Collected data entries
>>>>>
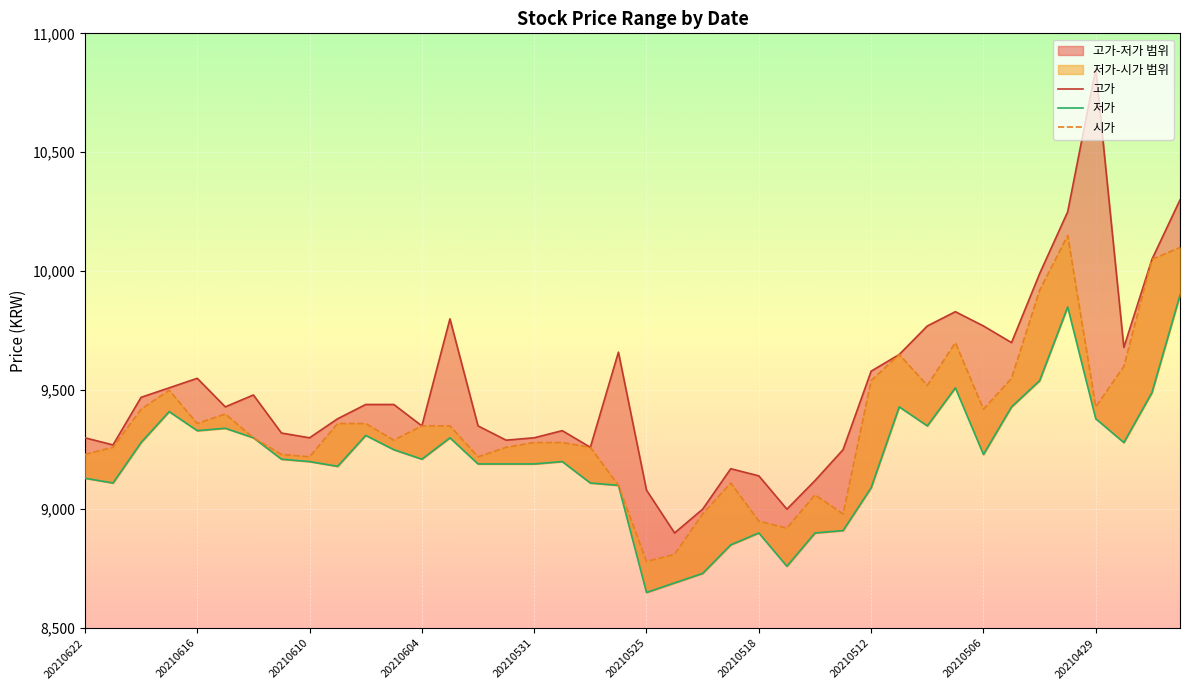

Where does the 고가 series first go above 9440?

20210618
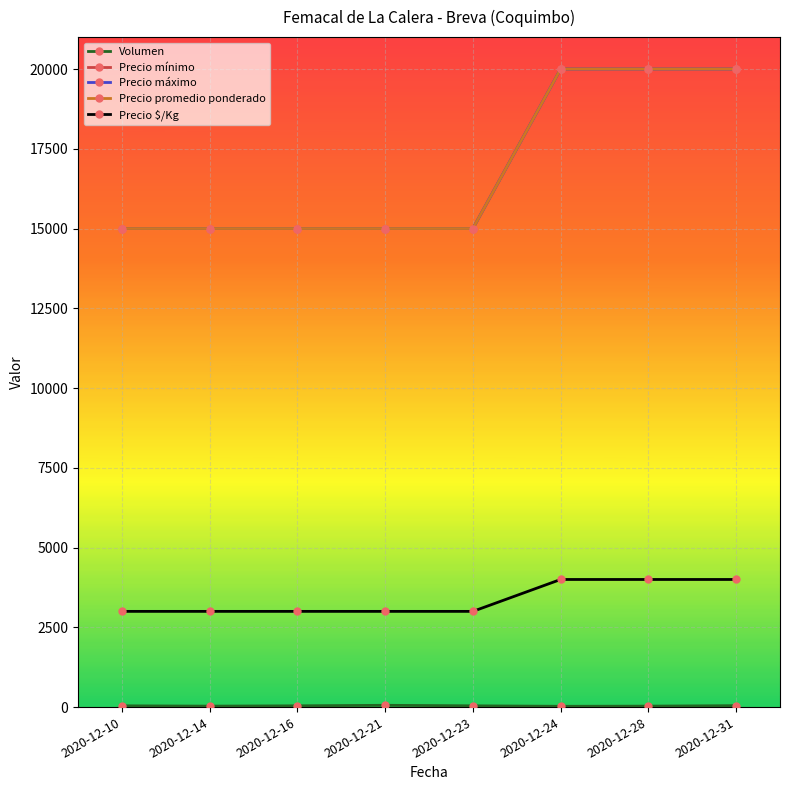

What is the difference between the Precio mínimo values at 2020-12-21 and 2020-12-28?

5000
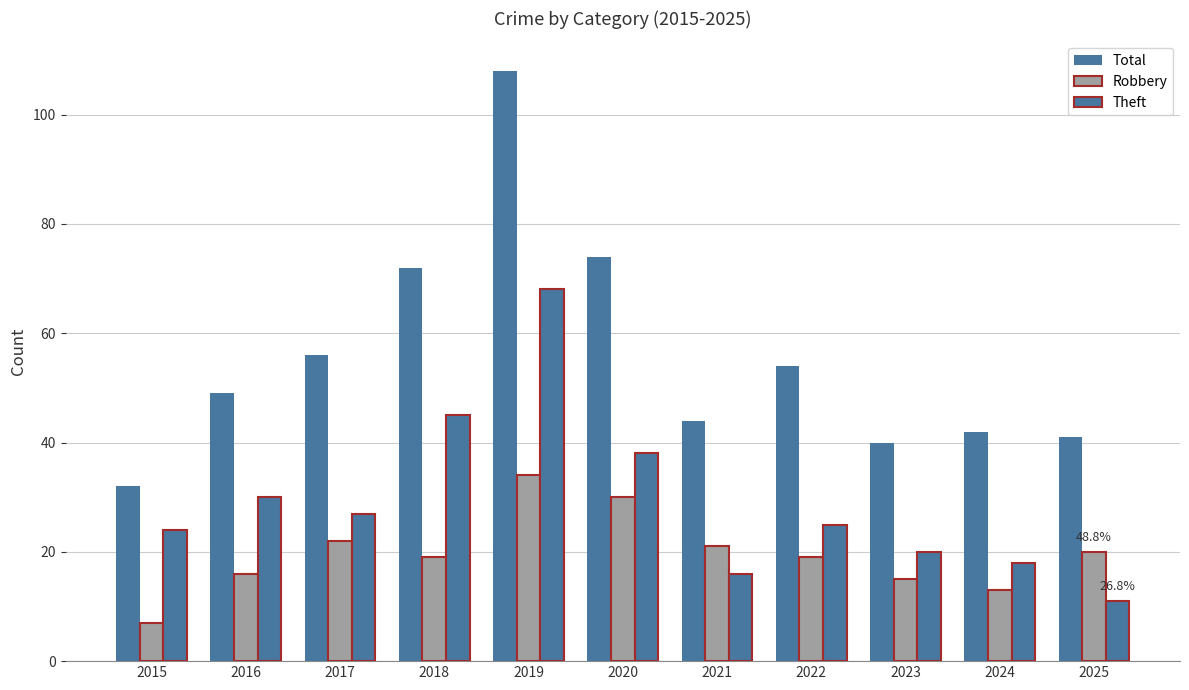

How many bars are there in total?

33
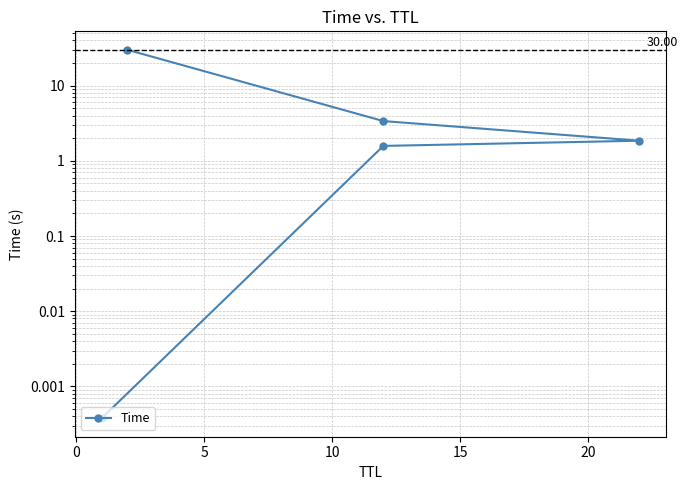

Between 10 and 5, which is larger?

10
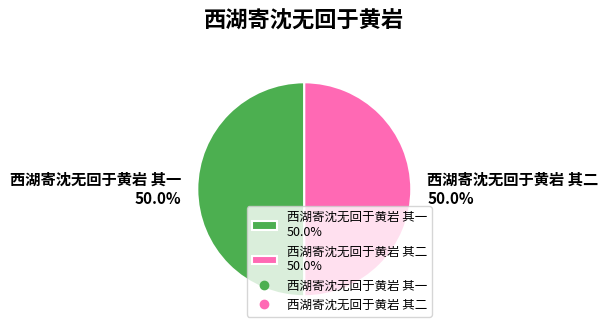

How many segments does this pie chart have?

2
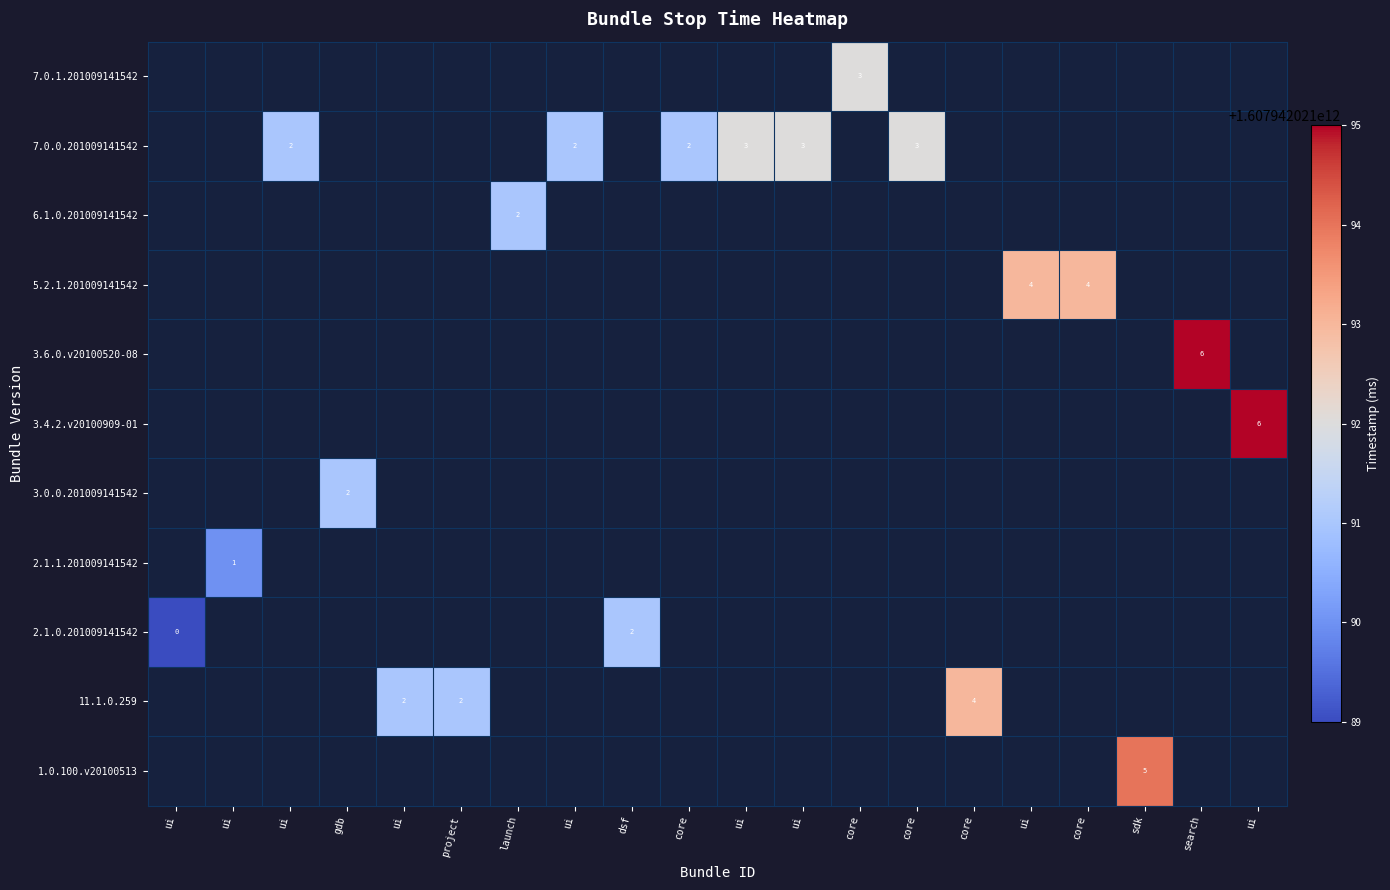

What is the smallest value displayed?

1607942021389.0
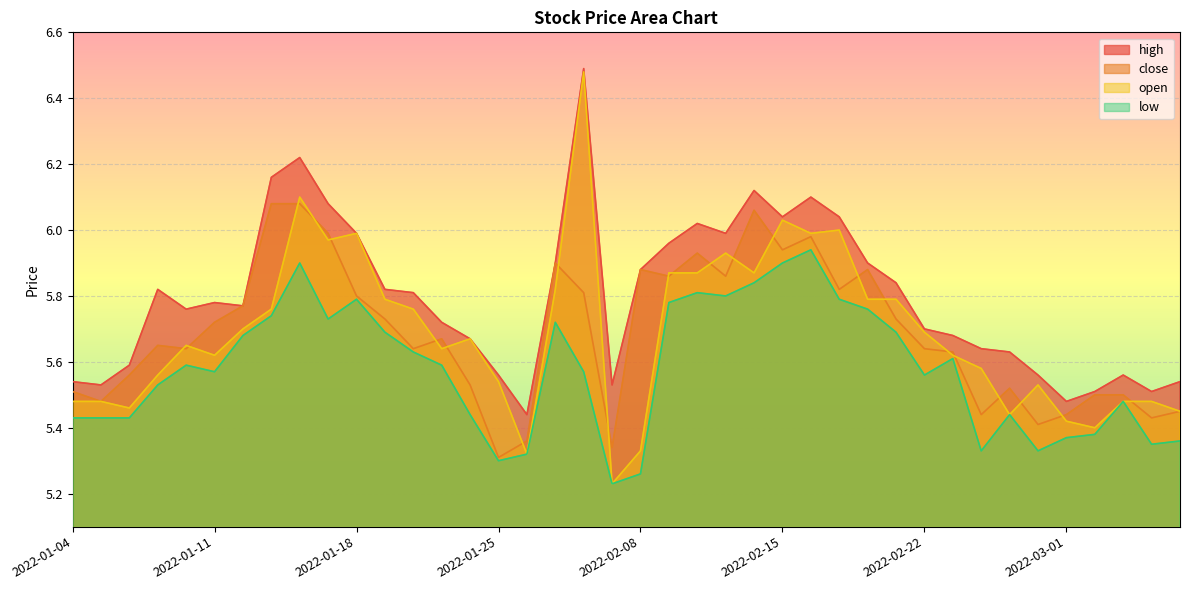

True or false: close has more than 1 points higher than both neighbors.

True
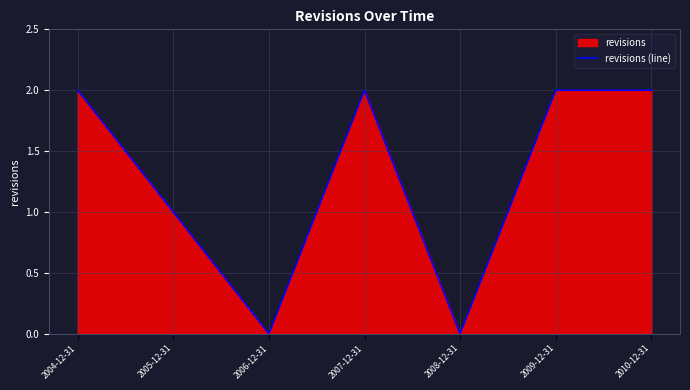

What is the difference between the values at 2009-12-31 and 2006-12-31?

2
<<<<<
What is required: Return every line of the rows without any change, from the line containing "Between 10 and 5, which is larger?" through the end of the rows, including both ends. Leave the pictures out.

Response to this exercise:
Between 10 and 5, which is larger?

10

How many segments does this pie chart have?

2

What is the smallest value displayed?

1607942021389.0

True or false: close has more than 1 points higher than both neighbors.

True

What is the difference between the values at 2009-12-31 and 2006-12-31?

2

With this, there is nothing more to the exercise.